Raumerfahrung und (Cyber-)Space

Wie können Räume genutzt werden, um dem natürlichen Bewegungsdrang des Menschen am ehesten zu entsprechen und somit Entwicklungs- und Lernprozesse zu fördern? Und welche Räume erweisen sich als unterstützend, wenn es darum geht, psychisch erkrankte Kinder und Jugendliche während einer Übergangsphase in einen neuen Lebensabschnitt zu begleiten? Diesen Fragen widmeten sich Dieter Breithecker und Leonhard Thun-Hohenstein am vierten Tag der Internationalen Pädagogischen Werktagung.

„Sitzen ist das neue Rauchen“, führt der Gesundheits- und Bewegungswissenschafter Dieter Breithecker dem Publikum eindringlich vor Augen, in welch gefährlichem Widerspruch das Dauersitzen in Schule und Beruf zur biologischen Beschaffenheit des menschlichen Körpers steht. Unsere Gesellschaft unterdrücke das natürliche und entwicklungsgeschichtlich bedingte Bedürfnis nach Bewegung, was besonders im Kinder- und Jugendalter verheerende Auswirkungen auf weichenstellende Reifungsprozesse hat. Ihre intrinsische Motivation sich zu bewegen werde Kindern geradezu „austrainiert“. Neurokognitive Erkrankungen nehmen zu und Breithecker sieht einen Grund dafür in unserer Unfähigkeit, körperliche Aktivität in den Alltag einzubauen.
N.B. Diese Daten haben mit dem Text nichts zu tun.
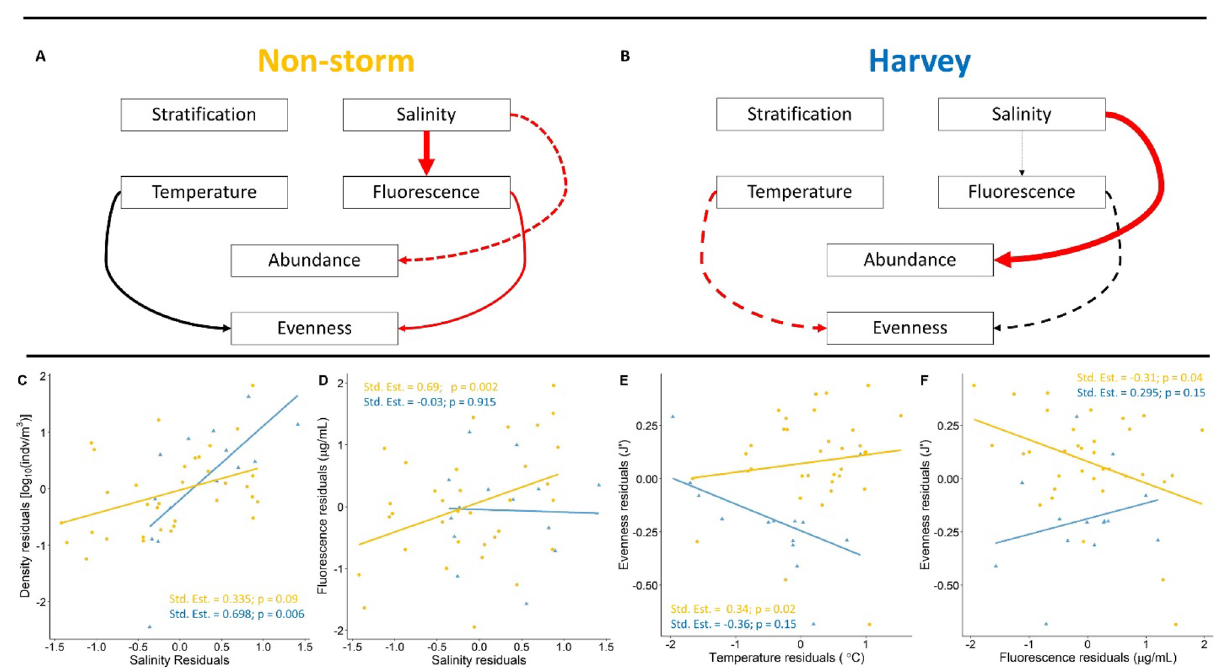
Figure 5. Multigroup PSEM of Harvey and non-storm models. Panels below break out changes in relationship highlighted by the multigroup analysis. Line color and point shape represent Harvey (blue triangles) and non- storm (yellow dots) samples. Red arrows indicate negative relationships between parameters, black arrows mean positive. Relative size of the arrows indicates magnitude of the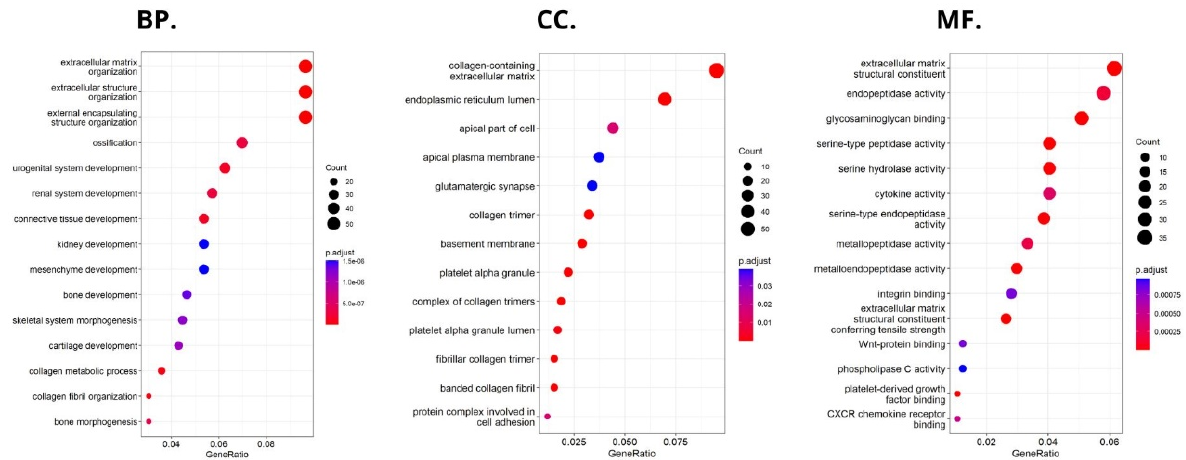
Figure 14. Significantly enriched GO annotations of HHLA2 in FieldEffectCrc dataset: (BP) biological processes; (CC) cellular components; (MF) molecular functions.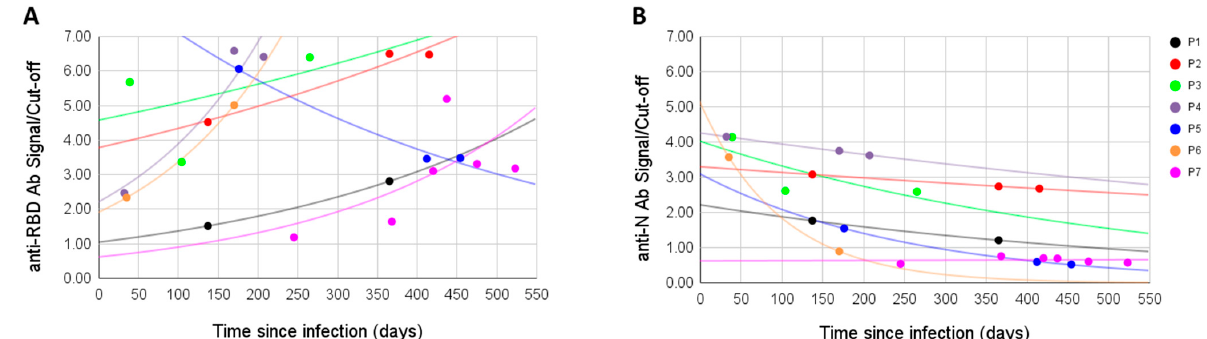
Figure 2. Antibodies to the RBD antigen ( A ) and to the N antigen ( B ) measured at different time points for seven patients (P1–P7).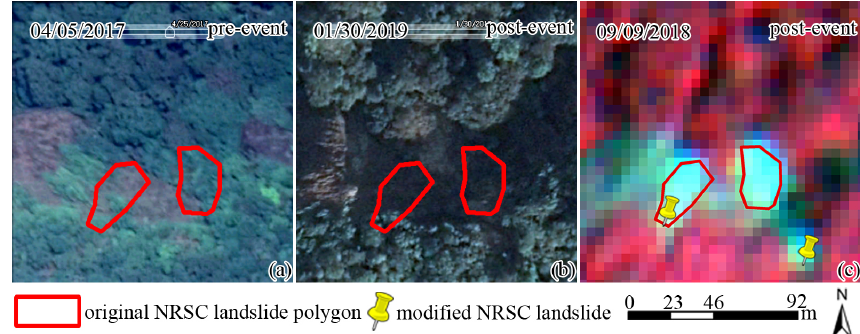
Figure 9. Example of the presence of dark shadows in the post-event images in Google Earth images making it impossible to check the orig- inal NRSC landslide polygons: (a) pre-landslide Google Earth image, (b) earliest available post-landslide Google Earth image in which the landslide cannot be recognized, and (c) mapping of the landslide initiation point based on Resourcesat-2 LISS-IV image (RGB combination: near infrared, red, green). Basemap data for (a) and (b) © Google Earth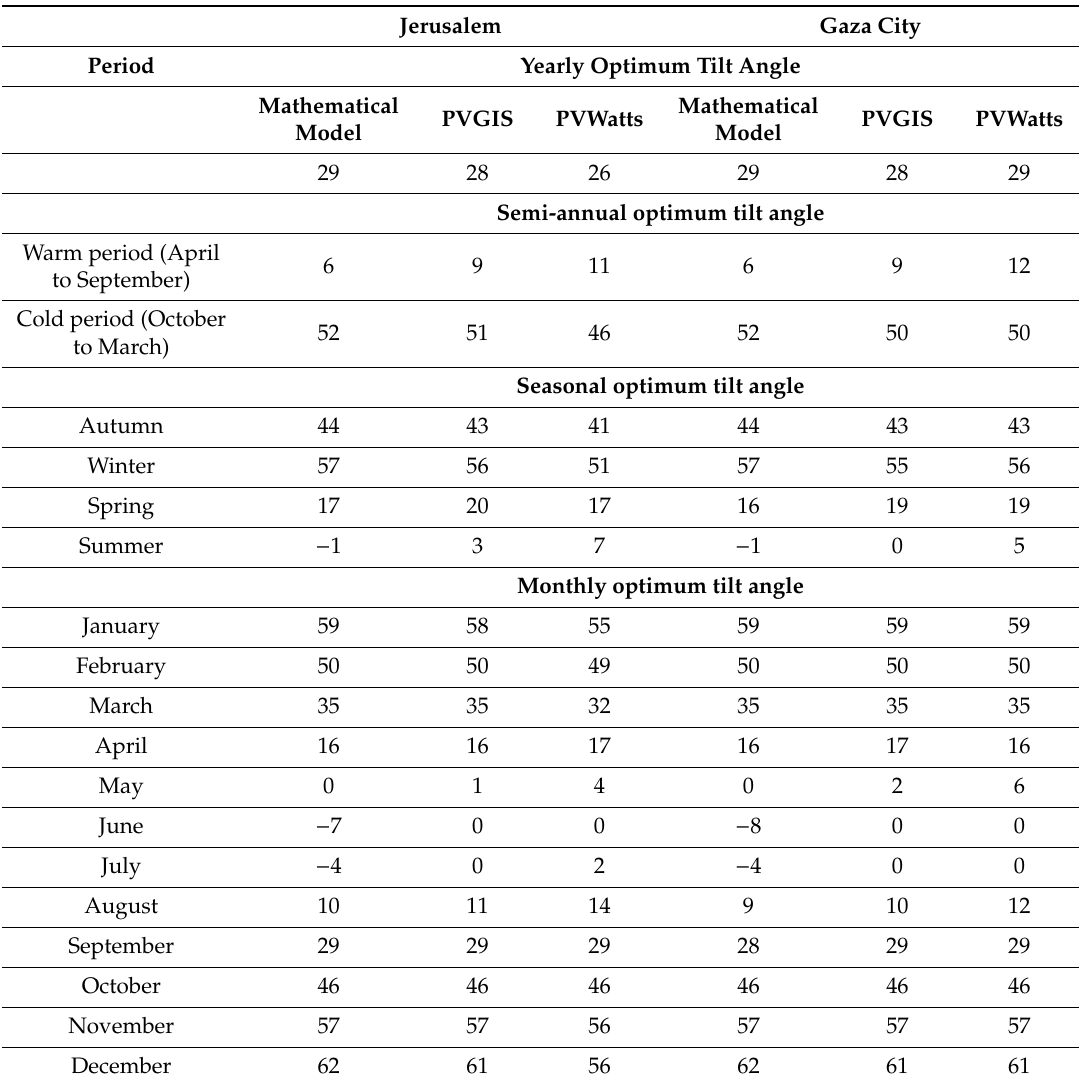
Table 14. A comparison of monthly, seasonal, semi-annual, and yearly optimum tilt angles (degrees) for Jerusalem and Gaza City based on PVWatts and PVGIS with those calculated in the present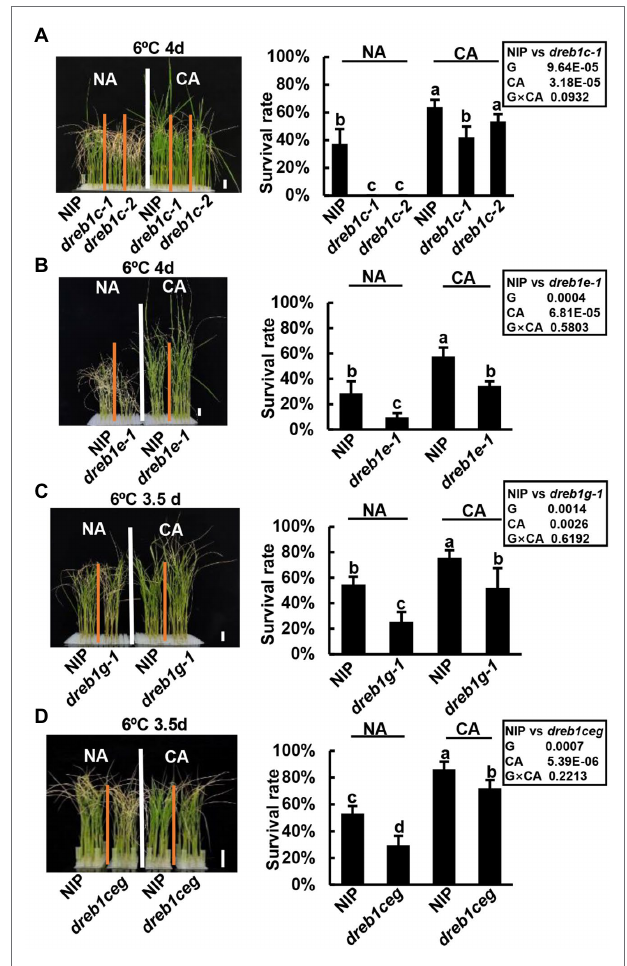
FIGURE 4 | OsDREB1C / E / G genes do not affect cold acclimation in rice. Growth phenotypes and survival rates of dreb1c (A) , dreb1e (B) , dreb1g (C) , and dreb1ceg (D) after chilling treatment and recovery growth with cold acclimation (CA) and without cold acclimation (NA). Seedlings were hydroponically grown at 28 ° C for 3 weeks till three-leaf stage, treated 1 day at 12 ° C (CA) or 1 day at 28 ° C (NA), before treated at 6 ° C for 3.5 or 4 days followed by a recovery growth at 28 ° C for 7 days. Left panels show plant morphology after recovery. Bars in plant images represent 2 cm. Right panels show survival rates expressed as mean ± SD from three biological replicates each with 24 seedlings. Lowercase letters above the bars indicate significant differences among samples at p < 0.05, by SSR test. Insert shows multiway- ANOVA analysis of genotype (NIP versus dreb1 mutants) and cold acclimation (NA versus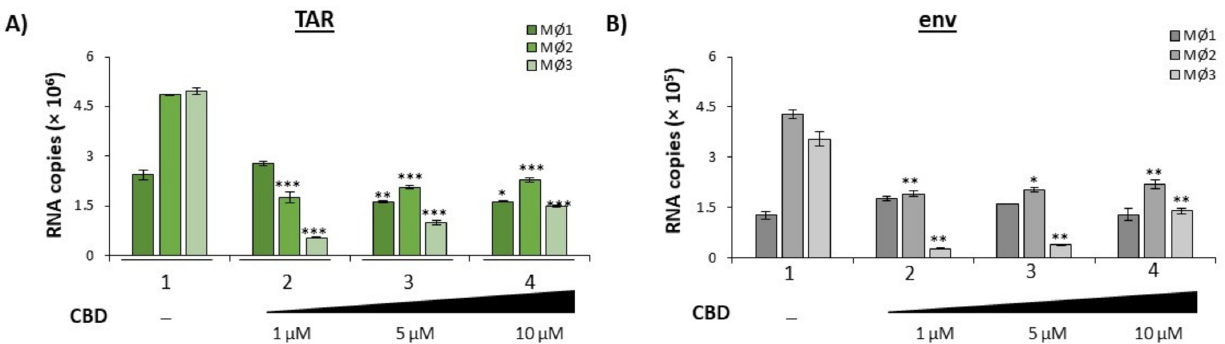
Figure 3. CBD lowers viral RNAs in EVs released from HIV-1 infected primary macrophages. Primary PBMCs were purchased (Precision For Medicine, Frederick, MD, USA) and cultured in vitro first with PMA/GM-CSF for 3 days to obtain macrophages, and were then infected with HIV-1 89.6 strain (MOI: 10) for 12 days. The macrophages were treated with PMA and GM-CSF during the infection period (added every 3 days into the fresh media). On day 12, all cells were treated with cART (4 antivirals) and kept in culture for another 3 days. On day 15, media was removed, and CBD was added for 5 days (1, 5, 10 µ M; at 0 and 48 h). Supernatants were then isolated, and exosomes were enriched using NT80/82 beads overnight at 4 ◦ C. The NT80/82 beads were then pelleted, RNA was isolated, followed by RT-qPCR analysis for ( A ) TAR and ( B ) env viral RNA transcripts. Data shown are an average of 3 replicates. Student’s t -test was used for statistical analysis, where * = p < 0.05, ** = p < 0.01, and *** = p <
Ein gesunder Körper sei die Grundlage für einen gesunden Geist und die Voraussetzung, um mit hoher Lebensqualität altern zu können. Breithecker bezieht sich dabei nicht auf „organisierte Bewegung“ in Form von Sport, sondern auf alltägliche körperliche und mentale Herausforderungen, mit denen Körper und Geist konfrontiert werden: „Wenn die Bedingungen es einfordern, bleiben körperliche Funktionen erhalten und verkümmern nicht.“ Im pädagogischen Kontext sollte Kindern kein stundenlanges Stillsitzen abverlangt werden. Kinder sollten so viel Zeit wie möglich in der Natur verbringen, Dinge „be-greifen“, balancieren, ihre Sinne schärfen … Nur so könne das sensible Zusammenspiel aus sensorischer, muskulärer und neurologischer Entwicklung gewährleistet bleiben. Aufgabe der Erwachsenen sei es, entsprechende Angebote zur Verfügung zu stellen bzw. zuzulassen, dass Kinder ihre Welt mit einem gewissen Risiko erforschen: „Es darf nicht alles ‚übersichert‘ sein, der Umgang mit Risiko ist ein Grundrecht!“

Leonhard Thun-Hohenstein weiß als Facharzt für Kinder- und Jugendpsychiatrie um die Bedeutung von Räumen für psychisch kranke Kinder und Jugendliche. Die im Bau befindliche neue Universitätsklinik für Kinder- und Jugendpsychiatrie in Salzburg soll den passenden Rahmen bilden, um Kinder bestmöglich zu behandeln und ihnen den Aufenthalt dort zu erleichtern. Die betroffenen Kinder und Jugendlichen verlassen ihr gewohntes Umfeld, ordnen ihr Leben unter Anleitung neu und gliedern sich dann wieder in den Alltag ein. Anforderungen an die Gestaltung einer Klinik seien daher sowohl eine möglichst alltagsnahe Lebensqualität als auch die Erfüllung therapeutischer Erfordernisse. Der Neubau in Salzburg soll einem Dorf nachempfunden werden. Photovoltaikanlagen, ein begrüntes Dach, atmungsaktive Lehmwände und ein Infrarotofen tragen dem Bedürfnis nach Natur und Nachhaltigkeit Rechnung. Licht und Bewegungsangebote spielen ebenfalls eine wichtige Rolle in der Raumgestaltung. In erster Linie sollten Räume einer Kinder- und Jugendpsychiatrie Orte der Begegnung und des Heilens sein und als solche wahrgenommen werden. In Begegnungsräumen können Gespräche und Beziehungen aufgebaut werden. Schutzräume geben den Erkrankten individuelle Rückzugsmöglichkeiten und soziale Räume vermitteln Wertschätzung und Beistand. Auch Kunst spielt eine wesentliche Rolle in der Arbeit mit psychisch kranken Kindern und Jugendlichen. Stiegenhäuser, Gänge und die „Dorfstraße“ bieten sich als Galerie und für Vernissagen an. Schreibwerkstätten, Textilworkshops, Chor und Tanz, Film und Fotografie können Patient/innen helfen, das Gefühl von Ausdrucks- und Hilflosigkeit durch einen Schaffensprozess zu überwinden.